--- START ---
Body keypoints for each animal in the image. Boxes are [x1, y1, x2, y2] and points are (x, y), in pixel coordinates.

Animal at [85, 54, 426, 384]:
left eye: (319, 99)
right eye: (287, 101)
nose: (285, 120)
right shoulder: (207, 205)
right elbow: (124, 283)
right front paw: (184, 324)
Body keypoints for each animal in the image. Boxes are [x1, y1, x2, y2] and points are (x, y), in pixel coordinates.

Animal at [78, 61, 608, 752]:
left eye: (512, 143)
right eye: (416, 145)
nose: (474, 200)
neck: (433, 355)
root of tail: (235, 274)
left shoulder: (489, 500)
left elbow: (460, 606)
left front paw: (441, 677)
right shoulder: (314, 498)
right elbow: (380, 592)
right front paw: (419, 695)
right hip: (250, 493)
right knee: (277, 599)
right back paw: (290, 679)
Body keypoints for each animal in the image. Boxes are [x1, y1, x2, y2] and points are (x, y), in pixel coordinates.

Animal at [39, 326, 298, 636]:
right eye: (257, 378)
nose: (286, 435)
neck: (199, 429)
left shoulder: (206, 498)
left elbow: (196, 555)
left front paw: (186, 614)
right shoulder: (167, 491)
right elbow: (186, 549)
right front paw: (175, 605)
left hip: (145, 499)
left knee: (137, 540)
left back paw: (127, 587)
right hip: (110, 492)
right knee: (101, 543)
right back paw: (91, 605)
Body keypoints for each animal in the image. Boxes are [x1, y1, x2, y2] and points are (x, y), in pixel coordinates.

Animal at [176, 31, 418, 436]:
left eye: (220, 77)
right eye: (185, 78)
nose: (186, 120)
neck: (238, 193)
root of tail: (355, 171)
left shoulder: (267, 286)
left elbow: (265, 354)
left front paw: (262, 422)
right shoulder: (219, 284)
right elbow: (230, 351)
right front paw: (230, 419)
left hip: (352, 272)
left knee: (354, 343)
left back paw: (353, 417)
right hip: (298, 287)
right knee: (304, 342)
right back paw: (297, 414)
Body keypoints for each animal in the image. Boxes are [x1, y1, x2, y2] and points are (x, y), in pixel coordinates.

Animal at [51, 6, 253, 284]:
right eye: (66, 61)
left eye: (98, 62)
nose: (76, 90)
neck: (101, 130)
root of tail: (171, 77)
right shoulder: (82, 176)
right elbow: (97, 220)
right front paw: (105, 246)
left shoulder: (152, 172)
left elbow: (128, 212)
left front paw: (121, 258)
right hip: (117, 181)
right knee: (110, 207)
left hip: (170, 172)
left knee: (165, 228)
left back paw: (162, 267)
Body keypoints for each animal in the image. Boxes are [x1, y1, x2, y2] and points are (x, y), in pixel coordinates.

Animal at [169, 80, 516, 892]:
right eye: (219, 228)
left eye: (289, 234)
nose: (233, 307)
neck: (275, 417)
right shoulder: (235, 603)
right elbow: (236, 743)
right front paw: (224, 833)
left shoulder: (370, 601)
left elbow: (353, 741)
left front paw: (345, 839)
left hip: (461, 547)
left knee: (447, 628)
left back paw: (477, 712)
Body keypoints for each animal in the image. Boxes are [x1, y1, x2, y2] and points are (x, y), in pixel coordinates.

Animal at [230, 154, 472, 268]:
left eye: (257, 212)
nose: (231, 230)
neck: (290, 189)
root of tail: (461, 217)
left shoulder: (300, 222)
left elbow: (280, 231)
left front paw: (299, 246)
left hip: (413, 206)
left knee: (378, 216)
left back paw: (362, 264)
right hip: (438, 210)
--- END ---
_TASK INSTRUCTIONS_. Only the lines from the one that contains "right eye: (219, 228)" to the end of the entries above should be given again, exactly and in full.

_ANSWER FOR THE TASK_.
right eye: (219, 228)
left eye: (289, 234)
nose: (233, 307)
neck: (275, 417)
right shoulder: (235, 603)
right elbow: (236, 743)
right front paw: (224, 833)
left shoulder: (370, 601)
left elbow: (353, 741)
left front paw: (345, 839)
left hip: (461, 547)
left knee: (447, 628)
left back paw: (477, 712)
Body keypoints for each animal in the image. Boxes are [x1, y1, x2, y2] and points are (x, y), in pixel coordinates.

Animal at [230, 154, 472, 268]:
left eye: (257, 212)
nose: (231, 230)
neck: (290, 189)
root of tail: (461, 217)
left shoulder: (300, 222)
left elbow: (280, 231)
left front paw: (299, 246)
left hip: (413, 206)
left knee: (378, 216)
left back paw: (362, 264)
right hip: (438, 210)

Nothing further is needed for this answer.